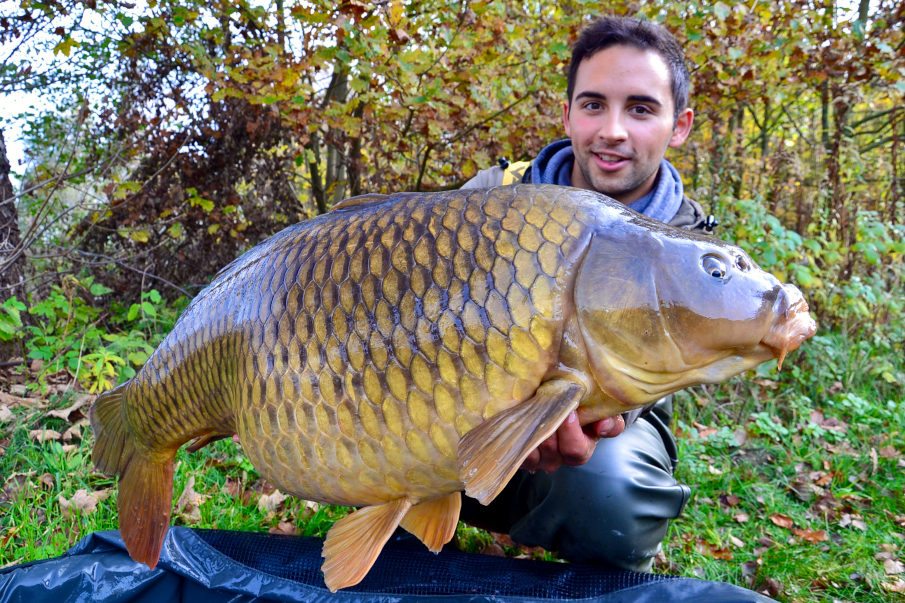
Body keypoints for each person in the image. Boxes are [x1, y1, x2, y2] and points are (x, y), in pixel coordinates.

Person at [458, 15, 716, 572]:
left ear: (680, 126)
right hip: (459, 407)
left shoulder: (687, 244)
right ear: (568, 113)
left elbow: (648, 379)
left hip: (593, 438)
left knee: (609, 487)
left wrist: (578, 413)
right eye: (594, 104)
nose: (613, 130)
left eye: (641, 109)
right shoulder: (492, 198)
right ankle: (405, 539)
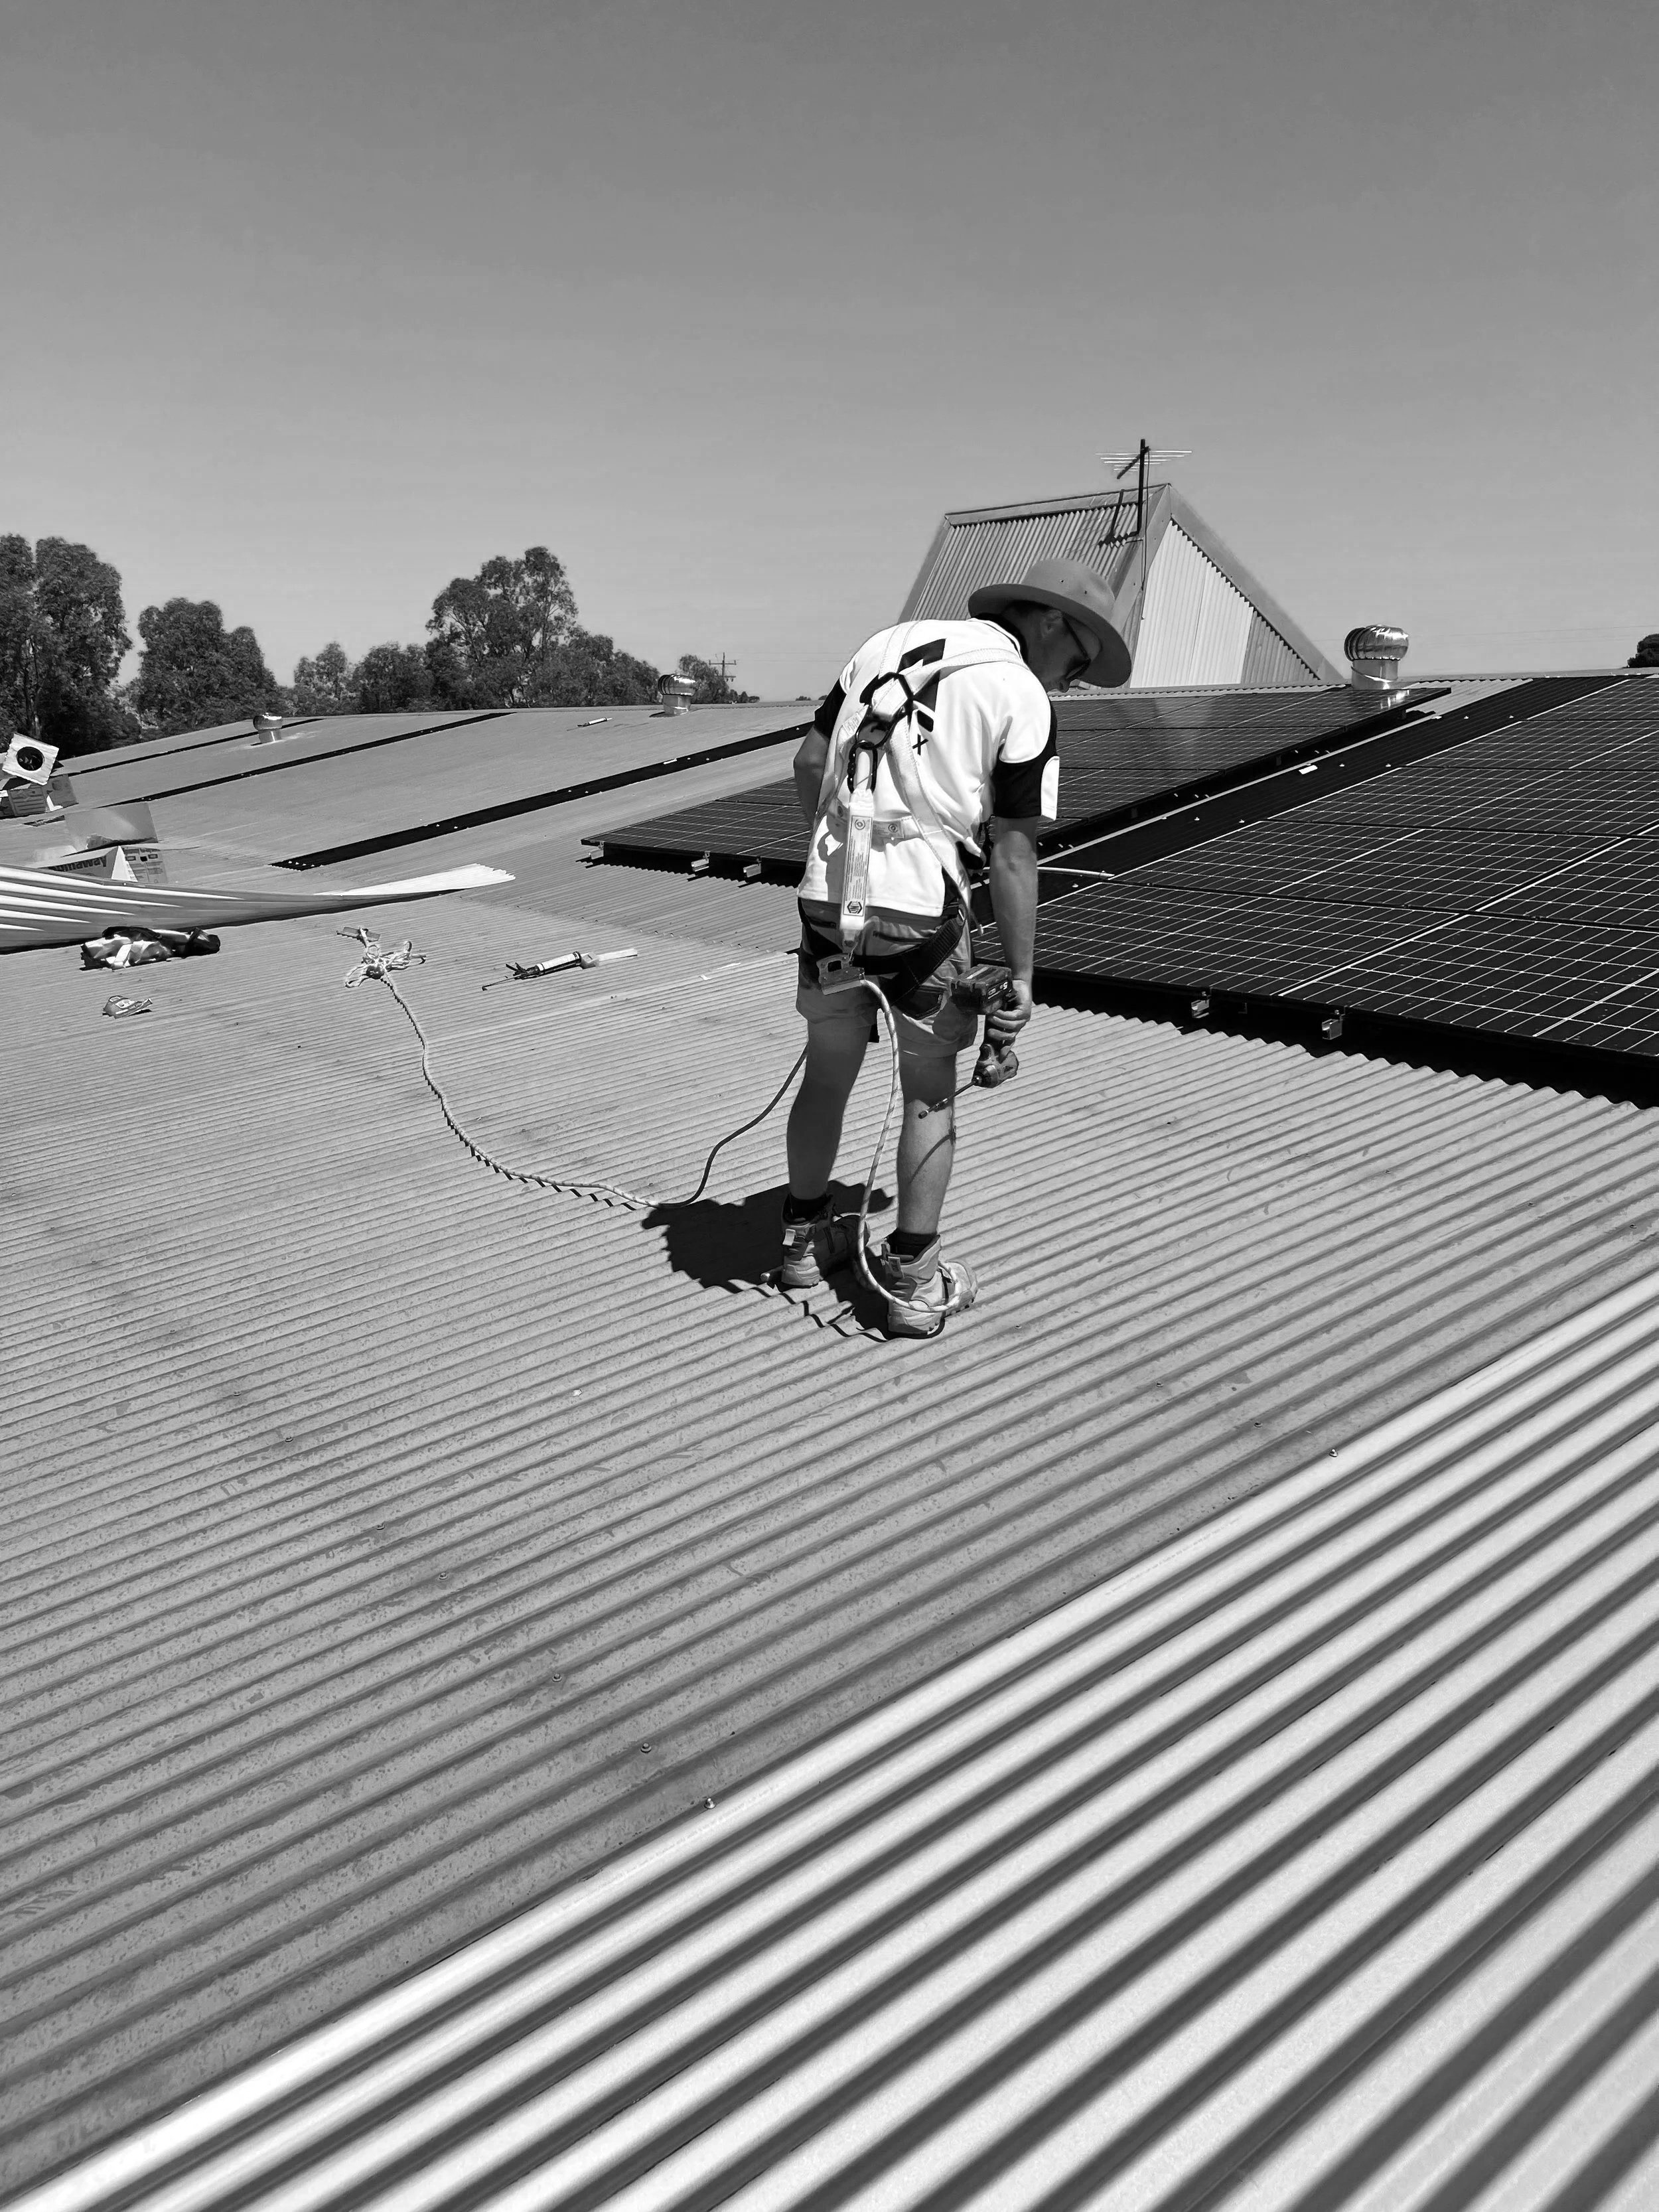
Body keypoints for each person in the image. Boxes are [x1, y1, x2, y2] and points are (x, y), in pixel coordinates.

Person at [780, 556, 1131, 1337]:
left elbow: (808, 763)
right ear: (1051, 621)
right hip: (919, 916)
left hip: (827, 902)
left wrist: (841, 858)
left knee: (827, 1071)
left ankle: (802, 1245)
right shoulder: (1018, 692)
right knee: (928, 1092)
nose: (1072, 681)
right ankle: (912, 1282)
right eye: (1078, 662)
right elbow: (1013, 851)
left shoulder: (883, 646)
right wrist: (1024, 977)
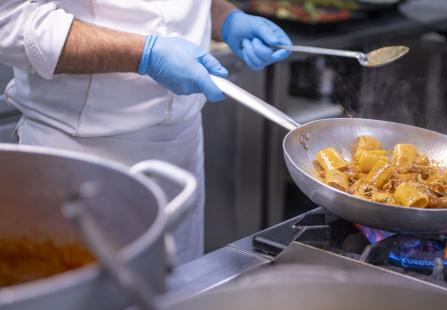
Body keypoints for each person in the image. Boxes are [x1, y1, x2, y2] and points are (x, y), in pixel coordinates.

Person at [0, 0, 292, 265]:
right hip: (79, 159)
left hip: (183, 150)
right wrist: (144, 54)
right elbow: (9, 22)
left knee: (180, 291)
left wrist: (226, 18)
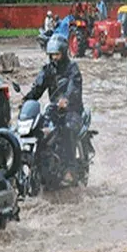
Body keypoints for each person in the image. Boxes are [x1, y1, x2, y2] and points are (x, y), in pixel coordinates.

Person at [26, 34, 84, 181]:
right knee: (39, 129)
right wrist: (26, 100)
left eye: (57, 54)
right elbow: (38, 87)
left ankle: (70, 168)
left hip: (72, 110)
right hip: (53, 110)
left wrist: (66, 99)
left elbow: (74, 87)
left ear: (64, 53)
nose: (54, 58)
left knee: (68, 129)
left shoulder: (72, 69)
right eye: (52, 55)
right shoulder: (48, 69)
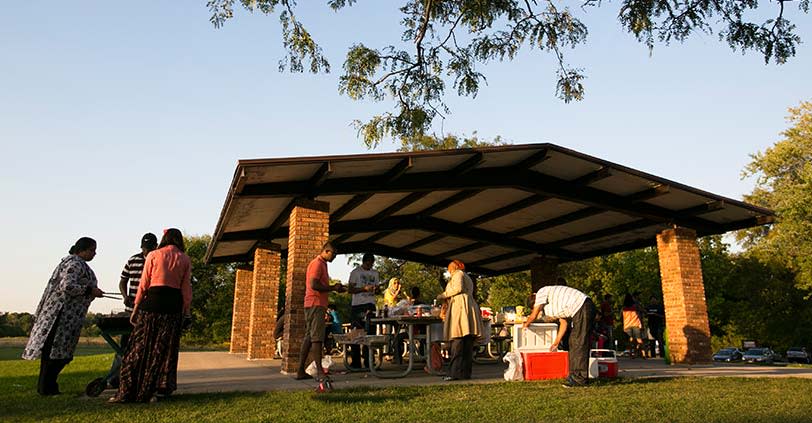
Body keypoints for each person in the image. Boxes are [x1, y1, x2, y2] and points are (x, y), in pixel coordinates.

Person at [110, 228, 192, 403]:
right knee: (165, 350)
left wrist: (136, 308)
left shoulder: (153, 255)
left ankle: (128, 390)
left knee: (138, 347)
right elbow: (186, 289)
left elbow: (144, 284)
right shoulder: (185, 259)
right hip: (173, 307)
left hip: (152, 304)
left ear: (164, 239)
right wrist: (187, 311)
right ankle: (159, 390)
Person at [23, 237, 104, 395]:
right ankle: (47, 388)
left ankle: (48, 387)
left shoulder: (72, 263)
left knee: (58, 354)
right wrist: (89, 290)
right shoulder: (74, 263)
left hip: (67, 316)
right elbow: (67, 286)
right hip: (60, 316)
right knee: (55, 354)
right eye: (92, 250)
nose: (94, 253)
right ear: (82, 250)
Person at [105, 232, 158, 388]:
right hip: (130, 310)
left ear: (155, 247)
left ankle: (141, 379)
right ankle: (114, 379)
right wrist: (125, 295)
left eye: (149, 248)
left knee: (146, 346)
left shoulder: (157, 261)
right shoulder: (133, 260)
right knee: (123, 347)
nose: (146, 251)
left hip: (148, 310)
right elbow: (123, 280)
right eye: (144, 248)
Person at [523, 285, 596, 388]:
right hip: (581, 308)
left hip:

##########

Report, for the data above, every line in which the string "wrist" appears.

left wrist: (578, 413)
left wrist: (841, 858)
right wrist: (1024, 977)
right wrist: (144, 54)
left wrist: (226, 18)
right wrist: (26, 100)
left wrist: (66, 99)
left wrist: (136, 308)
right wrist: (187, 311)
right wrist: (89, 290)
right wrist: (125, 295)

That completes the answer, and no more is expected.